Alright, I've got this program that is supposed to ask the user for input of two ordered pairs, then use a class and a + operator to produce the midpoint. Unfortunately, whenever it is run, it gets the ordered pairs and then invariably says the midpoint is (4370432,4370432). Here is the code: Code: //Overloading Operators //Midpoint #include <iostream> using namespace std; class CMidpoint { public: int x , y; CMidpoint() {}; CMidpoint( int , int ); CMidpoint operator + ( CMidpoint ); }; CMidpoint::CMidpoint( int a , int b ) { x = a; y = b; } CMidpoint CMidpoint::operator + ( CMidpoint param ) { CMidpoint temp; temp.x = x + param.x; temp.y = y + param.y; return (temp); } int main() { CMidpoint c; int i , j , k , l; cout << "Please enter the x and y value (separated by a space) of an ordered pair: " << endl; cin >> i >> j; cin.ignore(); CMidpoint a ( i , j ); cout << "Please enter the x and y value (separated by a space) of another ordered pair: " << endl; cin >> k >> l; CMidpoint b ( k , l ); cout << "Your ordered pairs:" << endl; cout << "\t(" << i << "," << j << ")" << endl; cout << "\t(" << k << "," << l << ")" << endl; cout << "(Press any key to confirm...)" << endl; cin.get(); cin.ignore(); a + b = c; cout << "The midpoint of the points is "; cout << "(" << c.x << "," << c.y << ")." << endl; cin.get(); return 0; } How can I get it to display the actual midpoint, rather than some random number?
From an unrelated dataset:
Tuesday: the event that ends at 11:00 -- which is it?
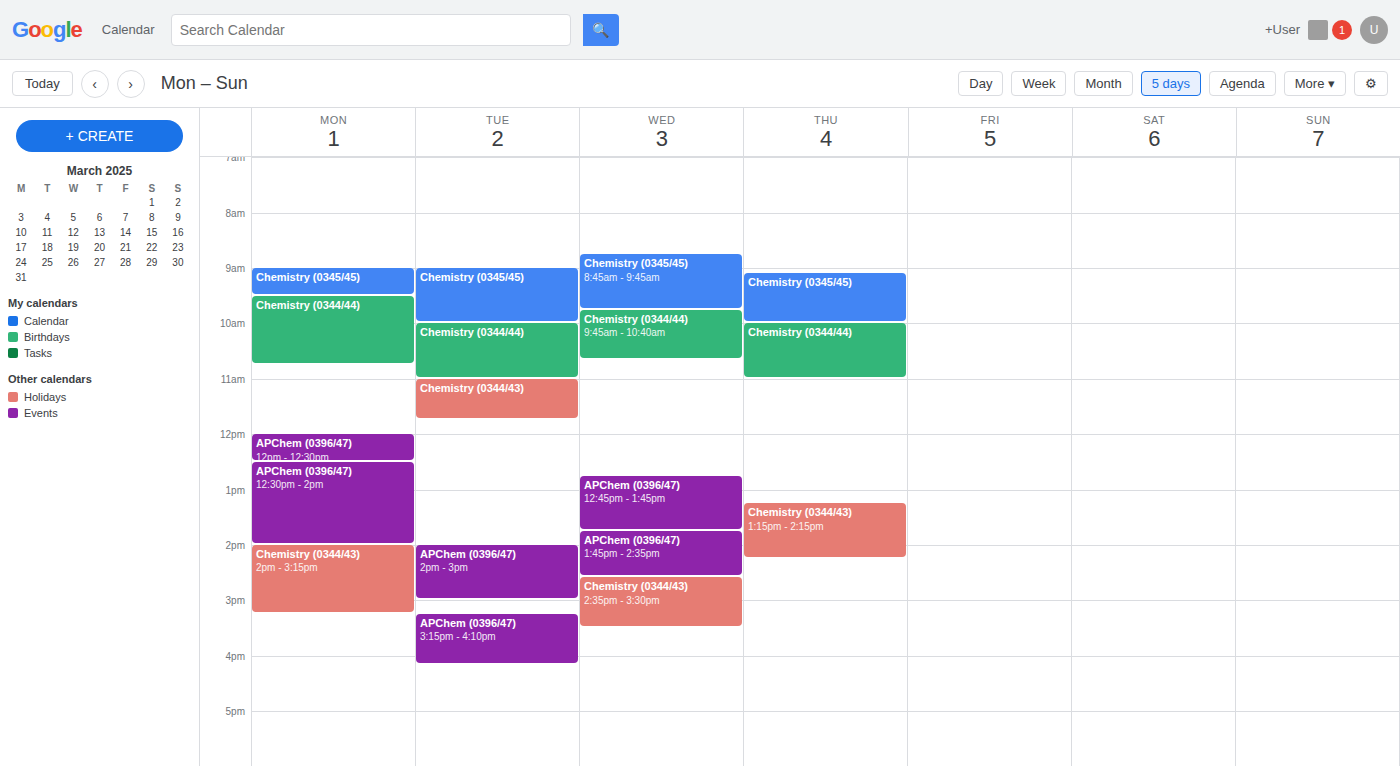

That works! But why should the order have any bearing on what the result is? Is it because I overloaded the + operator, but c++ has a default = operator?
Does a + b = c work for you for when you use say doubles? I doubt it. lvalue = rvalue_expression is written into the language. You can't just rearrange that to suit.
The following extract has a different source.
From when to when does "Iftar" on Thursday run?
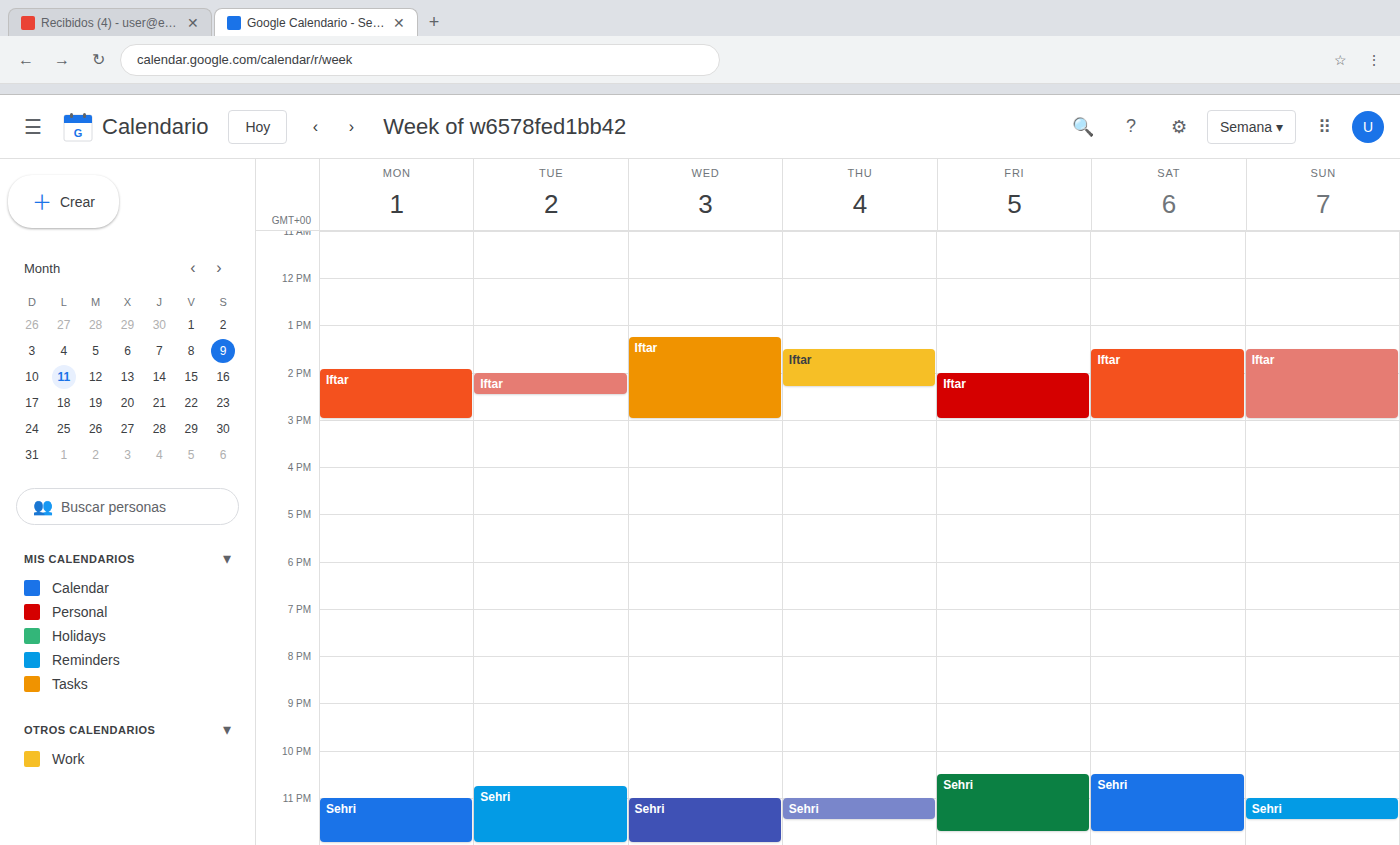
1:30 PM to 2:20 PMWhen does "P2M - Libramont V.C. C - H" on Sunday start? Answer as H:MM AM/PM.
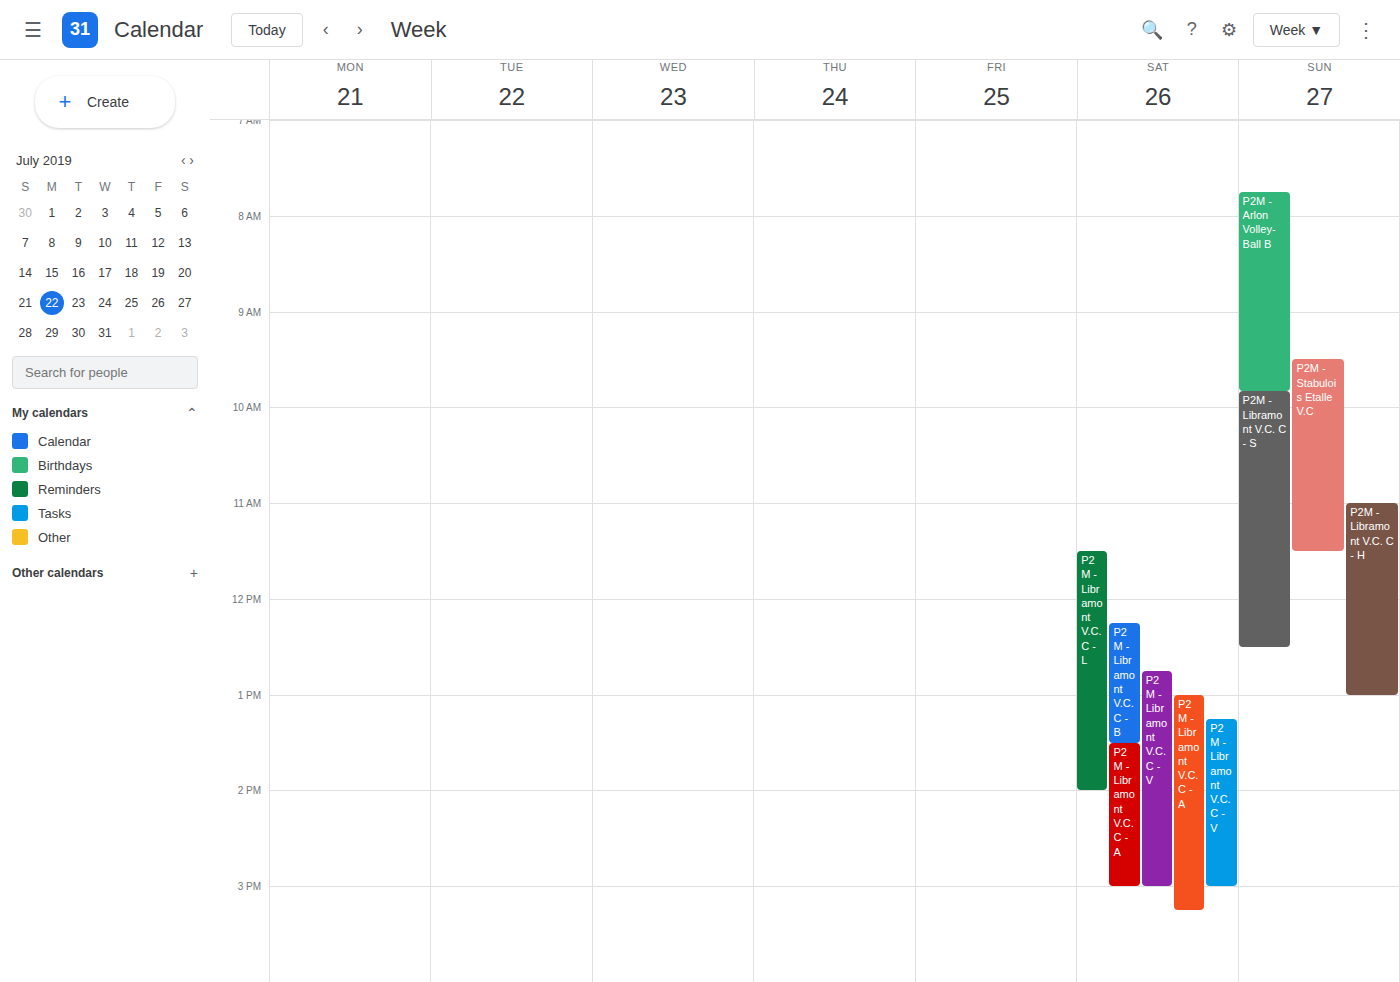
11:00 AMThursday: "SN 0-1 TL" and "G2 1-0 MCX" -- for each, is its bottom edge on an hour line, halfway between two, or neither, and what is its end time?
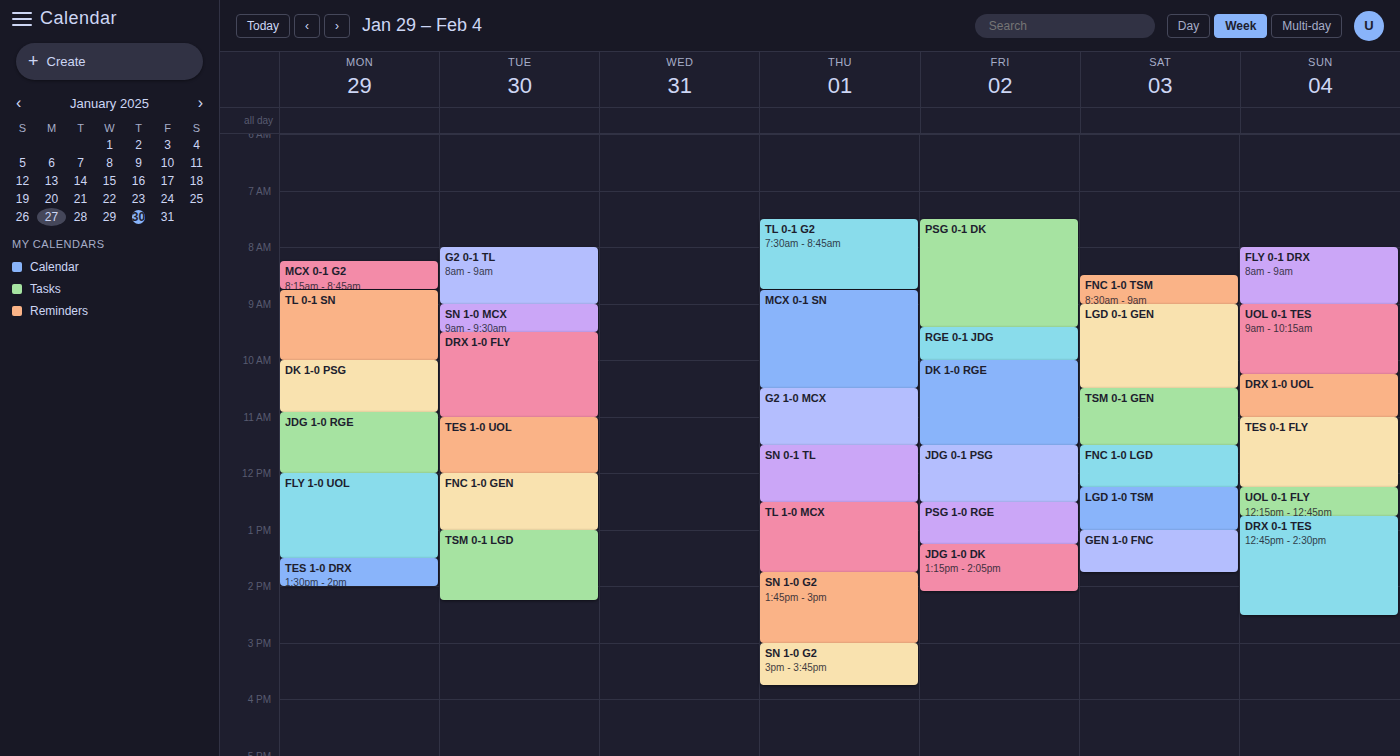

Let us consider the stmt c= a + b In operator overloading concept, value next to + operator i.e operand value' b' only passed to Overloading function that why in ur pgm 'b' value is copied to' param' operand...... operand ' a' value is passed automatically ,we no need to pass it........ As per ur stmt, if we put a+b=c, Which value get passed? Think over it?
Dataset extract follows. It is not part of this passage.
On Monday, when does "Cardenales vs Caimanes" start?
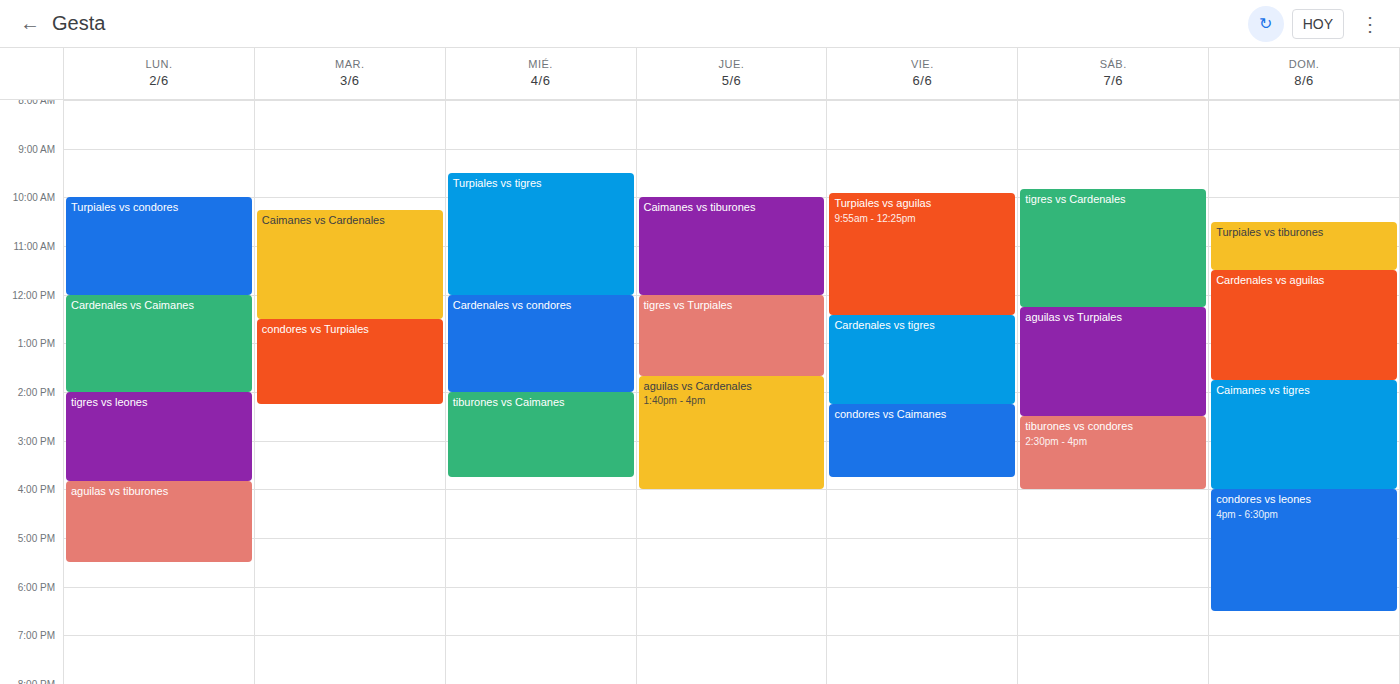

Alright, I've got another problem. In the following code, I want to set m to equal c/2 (to finish off the midpoint formula). Why is this code incorrect? Code: CMidpoint CMidpoint::operator / ( CMidpoint otherparam ) { CMidpoint othertemp; othertemp.x = otherparam.x / 2; othertemp.y = otherparam.y / 2; return ( othertemp ); } Code: m = 2 / c;
I think you also need a CMidpoint:perator / which takes an int as a parameter, and you use that parameter in your division.
if u use c=a/b(for overloading /) means i.e correct but i think that m=c/2 or m=2/c for overloading is wrong.....
I've got another question. I'm not totally grasping this overloading operators concept, and the book I'm trying to (partially) learn from isn't helping matters. It gives me the following program: Code: class Vector { public: int x, y; Vector operator + (Vector & OtherVector); Vecotr & operator += (Vector & OtherVector); } Vector Vector::operator + (Vector & OtherVector) { Vector TempVector; TempVector.x = x + OtherVector.x; TempVector.y = y + OtherVector.y; return TempVector; } Vector & Vector::operator += (Vector & OtherVector) { x += OtherVector.x; y += OtherVector.y; return * this; } Vector VectorOne; Vector VectorTwo; Vector VectorThree; VectorOne = VectorTwo + VectorThree; VectorThree += VectorOne; Besides from the obvious things like lacking main(), I would appreciate it if someone would explain this code block to me, as I can't really understand the book. What's with all the references? Also, this is the first time I've seen 'this' - could someone tell me what that's all about also? Thanks alot.